• _DOCUMENT PASSAGE_
+ + + +

Want to improve this question? Add details and clarify the problem by editing this post.
Closed 6 years ago.
Improve this question
I start reading the book K&R The C programmming ( 2nd edition). And I got stuck on the 1.6 Array; I just can't seem to figure out what the code does (even tho it says it counts digits, white spaces and others!). Here is the code:
#include <stdio.h>
/* count digits, white space, others */
main()
{
int c, i, nwhite, nother;
int ndigit[10];
nwhite = nother = 0;
for (i = 0; i < 10; ++i)
ndigit[i] = 0;
while ((c = getchar()) != EOF)
if (c >= '0' && c <= '9')
++ndigit[c-'0'];
else if (c == ' ' || c == '\n' || c == '\t')
++nwhite;
else
++nother;
printf("digits =");
for (i = 0; i < 10; ++i)
printf(" %d", ndigit[i]);
printf(", white space = %d, other = %d\n",nwhite, nother);
}
So first it defines Integers, ( c,i,nwhite,nother);
After that it creates an array of 10 digits, ( 0 -9 )
After that it sets nwhite and nother to 0.
the for loops set I to 0, i < 10 means if its lower, add i = i + 1.
ndigit[i] = 0? I dont quite understand it, isnt i already is 0?
while ((c = getchar() != EOF) means What ever the input is and isnt at the end of the file?.
After that part I kinda got lost and I'm not sure what
if (c >= '0' && c <= '9')
++ndigit[c-'0'];
Does at all.
And I don't quite understand why the for (i = 0; i < 10 ; +=i ) is repeated . I do understand English but some expensive use of words will confuse me. So if you dont mind, please keep it basic for me. I really hope there is someone out there who can help me understanding this code 100%. Because after all, who wants a programmer who cant even understand the code? :)

Let us step through the code and see what is happening.
main()
{
int c, i, nwhite, nother;
int ndigit[10];
nwhite = nother = 0;
In the first first line of code we are declaring[0] (to the compiler) that c, i, nwhite and nother will be integer variables. At this point, while we have declared these variables, we have not given them any value.
The next line we are declaring that ndigit will be an array of 10 integers, again no initialization is happening so we have no idea of what the value of those ten integers might be.
In the third line we are defining nwhite and nother to be zero, in other words we are initializing them to some value.
for (i = 0; i < 10; ++i)

+ + + +

(Dataset entries)
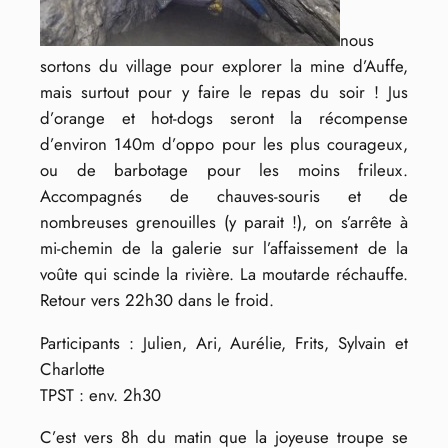
nous
sortons du village pour explorer la mine d’Auffe,
mais surtout pour y faire le repas du soir ! Jus
d’orange et hot-dogs seront la récompense
d’environ 140m d’oppo pour les plus courageux,
ou de barbotage pour les moins frileux.
Accompagnés de chauves-souris et de
nombreuses grenouilles (y parait !), on s’arrête à
mi-chemin de la galerie sur l’affaissement de la
voûte qui scinde la rivière. La moutarde réchauffe.
Retour vers 22h30 dans le froid.
Participants : Julien, Ari, Aurélie, Frits, Sylvain et
Charlotte
TPST : env. 2h30
C’est vers 8h du matin que la joyeuse troupe se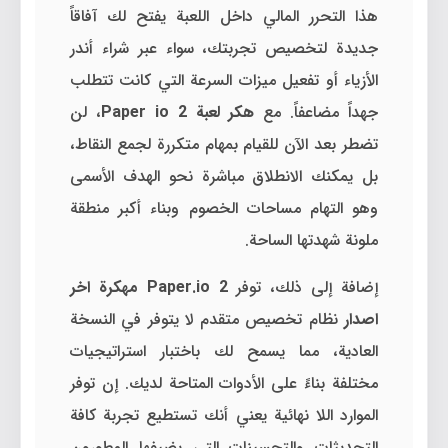
هذا التحرر المالي داخل اللعبة يفتح لك آفاقاً
جديدة لتخصيص تجربتك، سواء عبر شراء أندر
الأزياء أو تفعيل ميزات السرعة التي كانت تتطلب
جهداً مضاعفاً. مع
هكر لعبة Paper io 2
، لن
تضطر بعد الآن للقيام بمهام متكررة لجمع النقاط،
بل يمكنك الانطلاق مباشرة نحو الهدف الأسمى
وهو التهام مساحات الخصوم وبناء أكبر منطقة
ملونة شهدتها الساحة.
إضافة إلى ذلك، توفر
Paper.io 2 مهكرة اخر
اصدار
نظام تخصيص متقدم لا يتوفر في النسخة
العادية، مما يسمح لك باختبار استراتيجيات
مختلفة بناءً على الأدوات المتاحة لديك. إن توفر
الموارد اللا نهائية يعني أنك تستطيع تجربة كافة
التحديثات والتحسينات التي يضيفها المطورون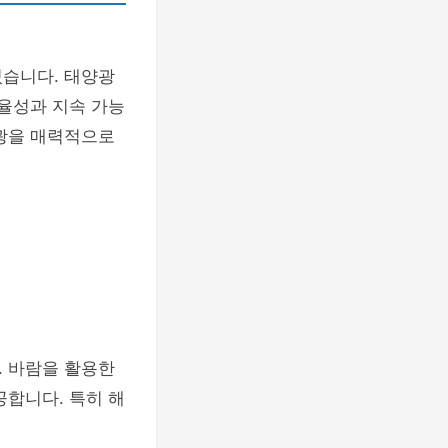
있습니다. 태양광
효율성과 지속 가능
양광을 매력적으로
. 바람을 활용한
공합니다. 특히 해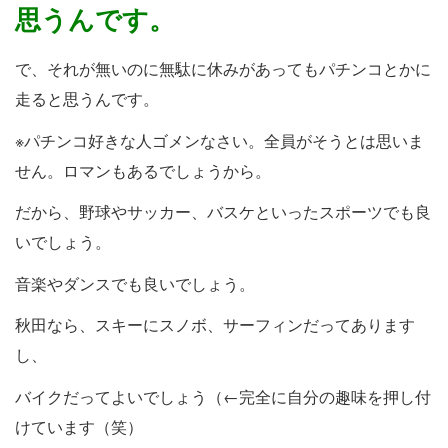
思うんです。
で、それが無いのに無駄に休みがあってもパチンコとかに
走ると思うんです。
※パチンコ好きな人ゴメンなさい。全員がそうとは思いま
せん。ロマンもあるでしょうから。
だから、野球やサッカー、バスケといったスポーツでも良
いでしょう。
音楽やダンスでも良いでしょう。
秋田なら、スキーにスノボ、サーフィンだってあります
し、
バイクだってよいでしょう（←完全に自分の趣味を押し付
けています（笑）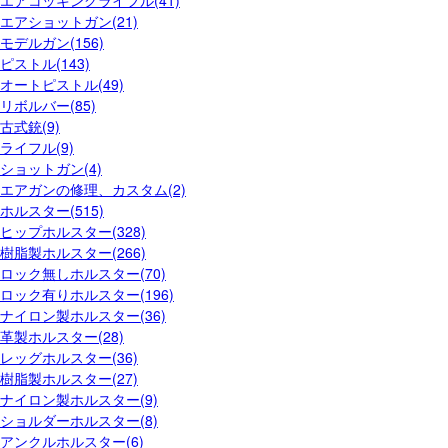
エアコッキングライフル(41)
エアショットガン(21)
モデルガン(156)
ピストル(143)
オートピストル(49)
リボルバー(85)
古式銃(9)
ライフル(9)
ショットガン(4)
エアガンの修理、カスタム(2)
ホルスター(515)
ヒップホルスター(328)
樹脂製ホルスター(266)
ロック無しホルスター(70)
ロック有りホルスター(196)
ナイロン製ホルスター(36)
革製ホルスター(28)
レッグホルスター(36)
樹脂製ホルスター(27)
ナイロン製ホルスター(9)
ショルダーホルスター(8)
アンクルホルスター(6)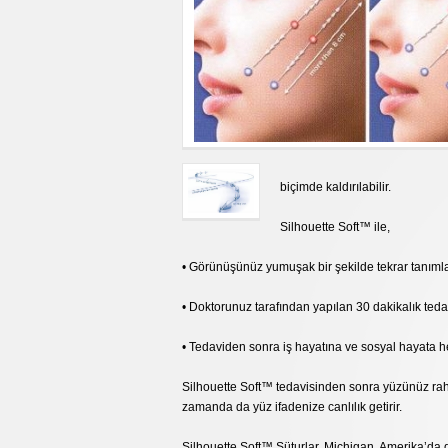
biçimde kaldırılabilir.
Silhouette Soft™ ile,
• Görünüşünüz yumuşak bir şekilde tekrar tanımla
• Doktorunuz tarafından yapılan 30 dakikalık tedavi
• Tedaviden sonra iş hayatına ve sosyal hayata 
Silhouette Soft™ tedavisinden sonra yüzünüz rah
zamanda da yüz ifadenize canlılık getirir.
Silhouette Soft™ Süturlar, Michigan, Amerika’da gel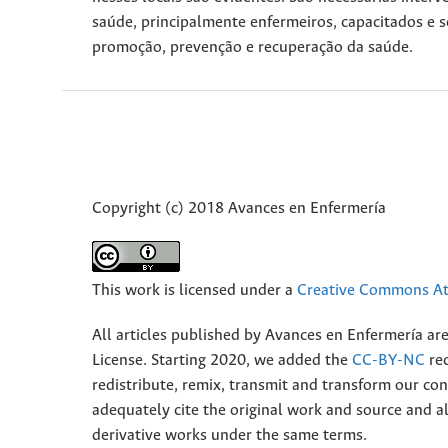
saúde, principalmente enfermeiros, capacitados e se
promoção, prevenção e recuperação da saúde.
Copyright (c) 2018 Avances en Enfermería
This work is licensed under a
Creative Commons Att
All articles published by Avances en Enfermería ar
License. Starting 2020, we added the
CC-BY-NC
rec
redistribute, remix, transmit and transform our 
adequately cite the original work and source and 
derivative works under the same terms.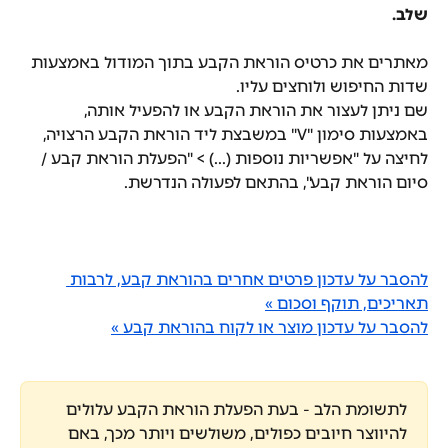
שלב.
מאתרים את כרטיס הוראת הקבע בתוך המודול באמצעות 
שדות החיפוש ולוחצים עליו.
שם ניתן לעצור את הוראת הקבע או להפעיל אותה, 
באמצעות סימון "V" במשבצת ליד הוראת הקבע הרצויה, 
לחיצה על "אפשריות נוספות (...) > "הפעלת הוראת קבע / 
סיום הוראת קבע", בהתאם לפעולה הנדרשת.
להסבר על עדכון פרטים אחרים בהוראת קבע, לרבות 
תאריכים, תוקף וסכום »
להסבר על עדכון מוצר או לקוח בהוראת קבע »
לתשומת הלב - בעת הפעלת הוראת הקבע עלולים 
להיווצר חיובים כפולים, משולשים ויותר מכך, באם 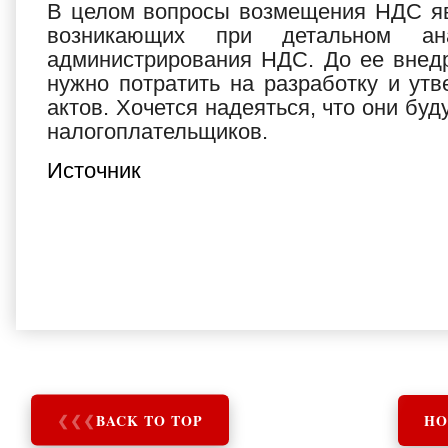
В целом вопросы возмещения НДС яв
возникающих при детальном ана
администрирования НДС. До ее внедр
нужно потратить на разработку и ут
актов. Хочется надеяться, что они буд
налогоплательщиков.
Источник
❮
❮
❮
BACK TO TOP
HO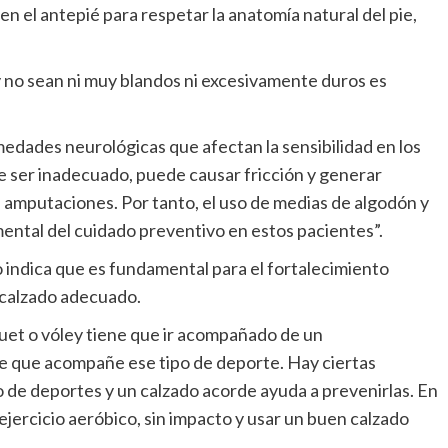
en el antepié para respetar la anatomía natural del pie,
y no sean ni muy blandos ni excesivamente duros es
edades neurológicas que afectan la sensibilidad en los
De ser inadecuado, puede causar fricción y generar
 amputaciones. Por tanto, el uso de medias de algodón y
ental del cuidado preventivo en estos pacientes”.
o indica que es fundamental para el fortalecimiento
u calzado adecuado.
uet o vóley tiene que ir acompañado de un
ie que acompañe ese tipo de deporte. Hay ciertas
 de deportes y un calzado acorde ayuda a prevenirlas. En
ercicio aeróbico, sin impacto y usar un buen calzado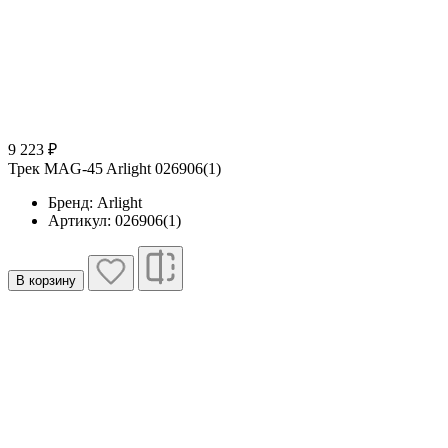
9 223 ₽
Трек MAG-45 Arlight 026906(1)
Бренд: Arlight
Артикул: 026906(1)
В корзину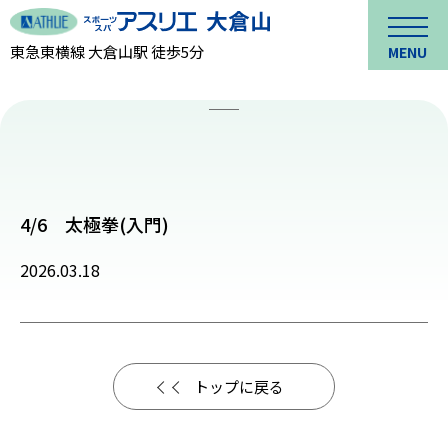
東急東横線 大倉山駅 徒歩5分
MENU
4/6 太極拳(入門)
2026.03.18
トップに戻る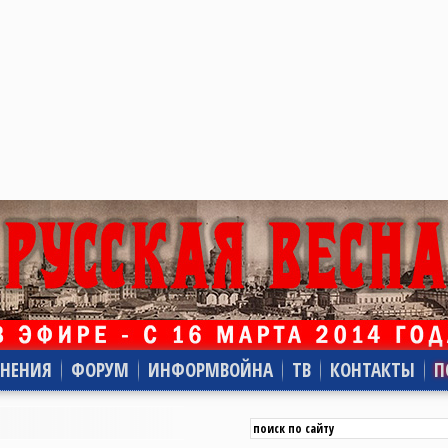
НЕНИЯ
ФОРУМ
ИНФОРМВОЙНА
ТВ
КОНТАКТЫ
П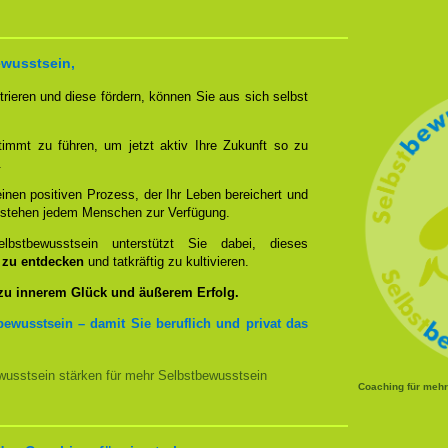
ewusstsein,
rieren und diese fördern, können Sie aus sich selbst
timmt zu führen, um jetzt aktiv Ihre Zukunft so zu
.
nen positiven Prozess, der Ihr Leben bereichert und
n stehen jedem Menschen zur Verfügung.
bstbewusstsein unterstützt Sie dabei, dieses
u zu entdecken
und tatkräftig zu kultivieren.
 zu innerem Glück und äußerem Erfolg.
bewusstsein – damit Sie beruflich und privat das
usstsein stärken für mehr Selbstbewusstsein
Coaching für meh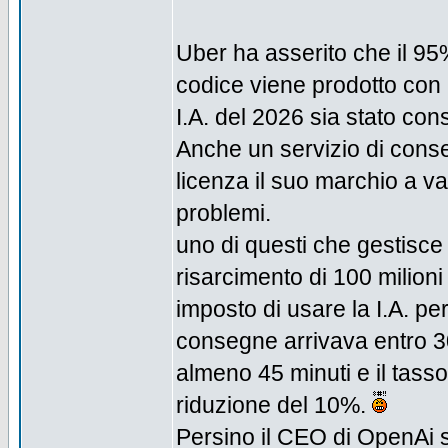
Uber ha asserito che il 95%
codice viene prodotto con la
I.A. del 2026 sia stato co
Anche un servizio di cons
licenza il suo marchio a va
problemi.
uno di questi che gestisce 
risarcimento di 100 milioni
imposto di usare la I.A. pe
consegne arrivava entro 3
almeno 45 minuti e il tasso 
riduzione del 10%.
Persino il CEO di OpenAi si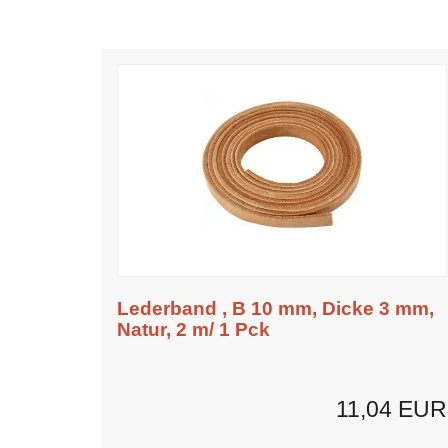
Lederband , B 10 mm, Dicke 3 mm,
Natur, 2 m/ 1 Pck
11,04 EUR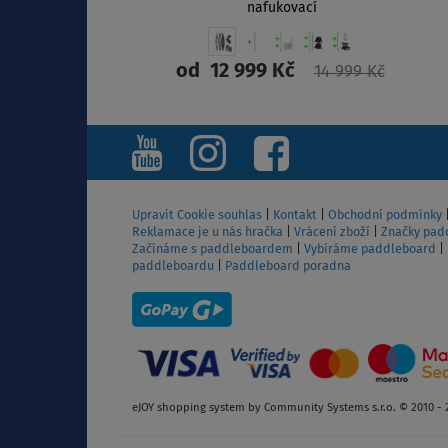
nafukovací
od
12 999 Kč
14 999 Kč
ZOBRAZIT
Upravit Cookie souhlas
|
Kontakt
|
Obchodní podmínky
Reklamace je u nás hračka
|
Vrácení zboží
|
Značky pad
Začínáme s paddleboardem
|
Vybíráme paddleboard
|
paddleboardu
|
Paddleboard poradna
eJOY shopping system by Community Systems s.r.o. © 2010 - 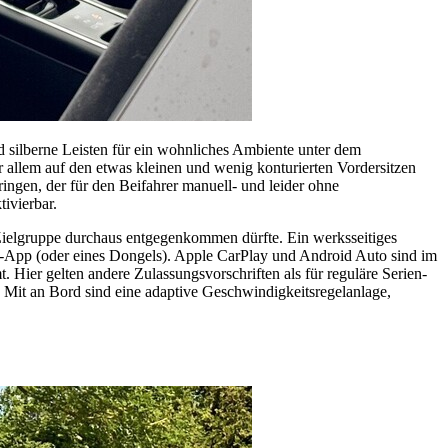
 silberne Leisten für ein wohnliches Ambiente unter dem
 allem auf den etwas kleinen und wenig konturierten Vordersitzen
ringen, der für den Beifahrer manuell- und leider ohne
ivierbar.
n Zielgruppe durchaus entgegenkommen dürfte. Ein werksseitiges
-App (oder eines Dongels). Apple CarPlay und Android Auto sind im
Hier gelten andere Zulassungsvorschriften als für reguläre Serien-
Mit an Bord sind eine adaptive Geschwindigkeitsregelanlage,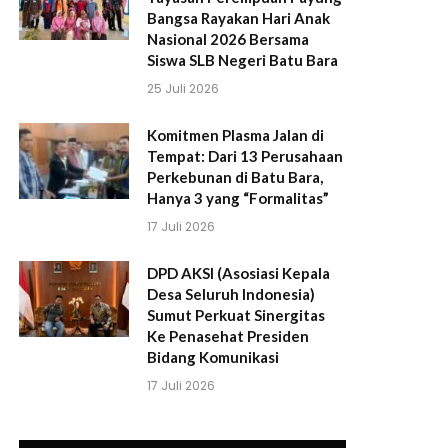
Bangsa Rayakan Hari Anak
Nasional 2026 Bersama
Siswa SLB Negeri Batu Bara
25 Juli 2026
Komitmen Plasma Jalan di
Tempat: Dari 13 Perusahaan
Perkebunan di Batu Bara,
Hanya 3 yang “Formalitas”
17 Juli 2026
DPD AKSI (Asosiasi Kepala
Desa Seluruh Indonesia)
Sumut Perkuat Sinergitas
Ke Penasehat Presiden
Bidang Komunikasi
17 Juli 2026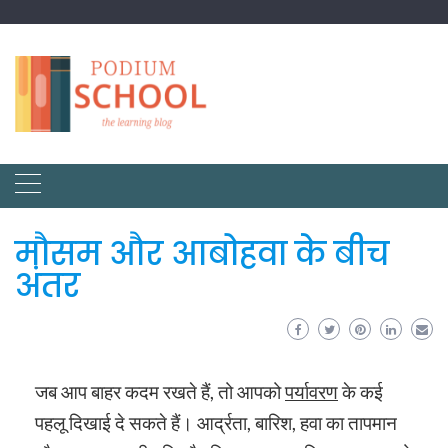
मौसम और आबोहवा के बीच
अंतर
जब आप बाहर कदम रखते हैं, तो आपको
पर्यावरण
के कई
पहलू दिखाई दे सकते हैं। आर्द्रता, बारिश, हवा का तापमान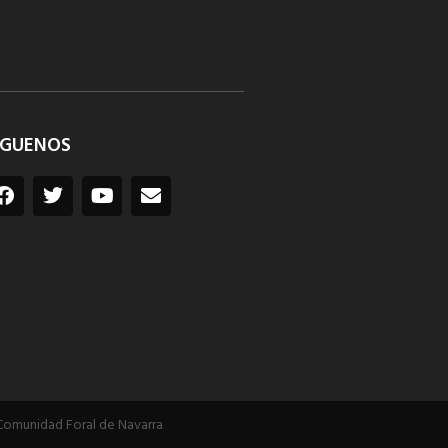
ÍGUENOS
Comunidad Foral de Navarra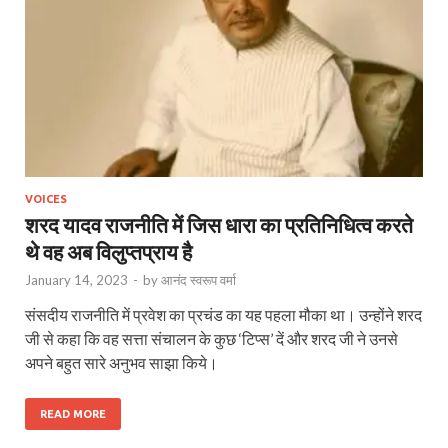
VOICES
शरद यादव राजनीति में जिस धारा का प्रतिनिधित्व करते
थे वह अब विलुप्तप्राय है
January 14, 2023
-
by
आनंद स्वरूप वर्मा
संसदीय राजनीति में प्रवेश का प्रचंड का यह पहला मौका था। उन्होंने शरद
जी से कहा कि वह सत्ता संचालन के कुछ ‘टिप्स’ दें और शरद जी ने उनसे
अपने बहुत सारे अनुभव साझा किये।
READ MORE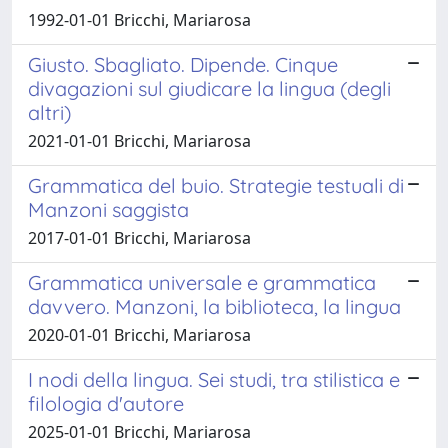
1992-01-01 Bricchi, Mariarosa
Giusto. Sbagliato. Dipende. Cinque
divagazioni sul giudicare la lingua (degli
altri)
2021-01-01 Bricchi, Mariarosa
Grammatica del buio. Strategie testuali di
Manzoni saggista
2017-01-01 Bricchi, Mariarosa
Grammatica universale e grammatica
davvero. Manzoni, la biblioteca, la lingua
2020-01-01 Bricchi, Mariarosa
I nodi della lingua. Sei studi, tra stilistica e
filologia d'autore
2025-01-01 Bricchi, Mariarosa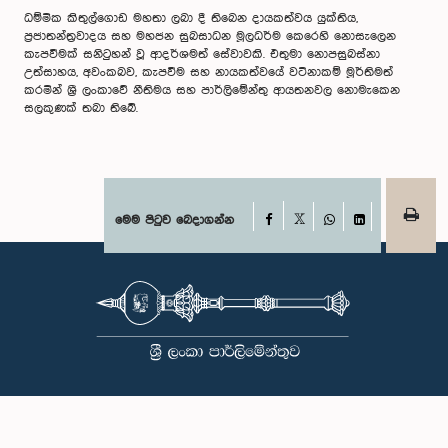
ධම්මික කිතුල්ගොඩ මහතා ලබා දී තිබෙන දායකත්වය යුක්තිය,
ප්‍රජාතන්ත්‍රවාදය සහ මහජන සුබසාධන මූලධර්ම කෙරෙහි නොසැලෙන
කැපවීමක් සනිටුහන් වූ ආදර්ශමත් සේවාවකි. එතුමා නොපසුබස්නා
උත්සාහය, අවංකබව, කැපවීම සහ නායකත්වයේ වටිනාකම් මූර්තිමත්
කරමින් ශ්‍රී ලංකාවේ නීතිමය සහ පාර්ලිමේන්තු ආයතනවල නොමැකෙන
සලකුණක් තබා තිබේ.
Facebook
මෙම පිටුව බෙදාගන්න
X
WhatsApp
LinkedIn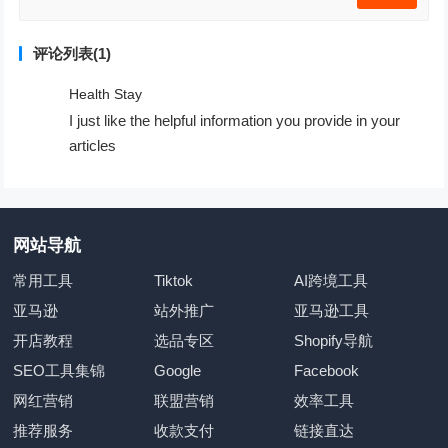
评论列表(1)
Health Stay
I just like the helpful information you provide in your
articles
网站导航
常用工具
Tiktok
AI跨境工具
亚马逊
站外推广
亚马逊工具
开店教程
选品专区
Shopify导航
SEO工具集锦
Google
Facebook
网红营销
联盟营销
效率工具
推荐服务
收款支付
链接直达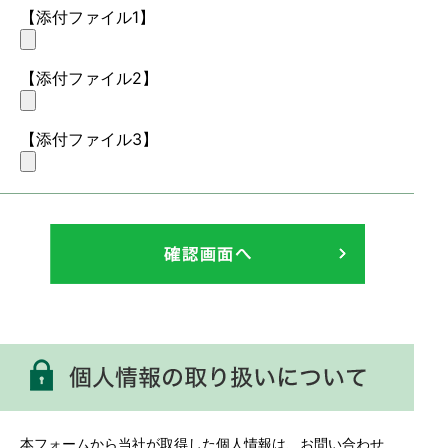
【添付ファイル1】
【添付ファイル2】
【添付ファイル3】
本フォームから当社が取得した個人情報は、お問い合わせ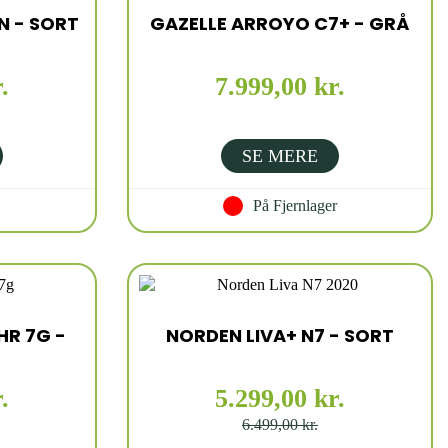
N - SORT
GAZELLE ARROYO C7+ - GRÅ
.
7.999,00 kr.
SE MERE
På Fjernlager
HR 7G -
NORDEN LIVA+ N7 - SORT
.
5.299,00 kr.
6.499,00 kr.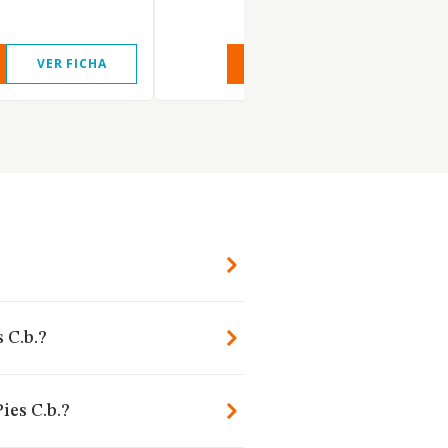
VER FICHA
VER INFORME
VER FIC
?
 C.b.?
ies C.b.?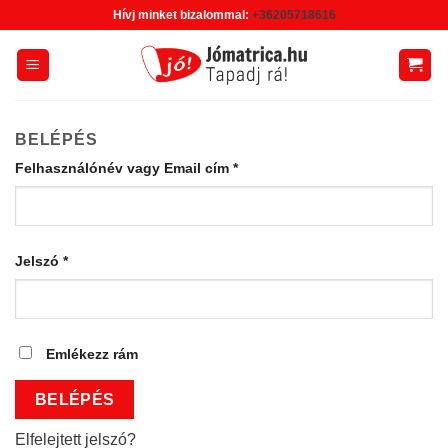
Skip
Hívj minket bizalommal:
+36205718616
to
content
BELÉPÉS
Felhasználónév vagy Email cím
*
Jelszó
*
Emlékezz rám
BELÉPÉS
Elfelejtett jelszó?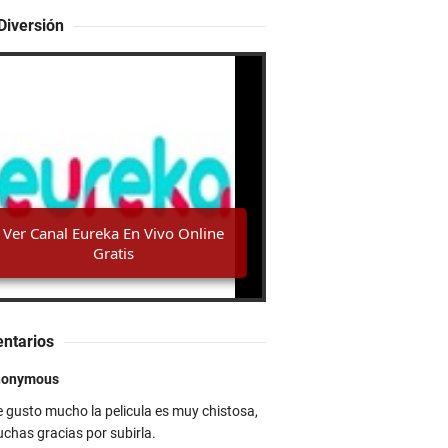
l
Diversión
a
d
r
ó
r Canal Eureka En Vivo Online
n
d
atis
e
o
b
r
a
s
d
e
a
r Canal Capital En Vivo Por
r
ternet
t
ntarios
e
y
nonymous
j
o
 gusto mucho la pelicula es muy chistosa,
y
chas gracias por subirla.
a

+ + + +

Resume the forum discussion of the K&R program that counts digits, white space, and other characters, starting immediately after its final line.

• _RESPONSE AREA_
ndigit[i] = 0;
In this loop, we are initializing the variable i to be zero, and we will increment it by one ever time through the loop, till the value become ten or larger. The body of the loop sets each element of the array to zero. This is a common c-idiom for initializing the elements of an array.
while ((c = getchar()) != EOF)
{
if (c >= '0' && c <= '9')
++ndigit[c-'0'];
else if (c == ' ' || c == '\n' || c == '\t')
++nwhite;
else
++nother;
}
The next block of code does the actual counting. While the code in K&R is syntactically correct, I prefer enclosing the bode of the while loop with curly-braces, I find it easier to read, but it is a personal thing [1].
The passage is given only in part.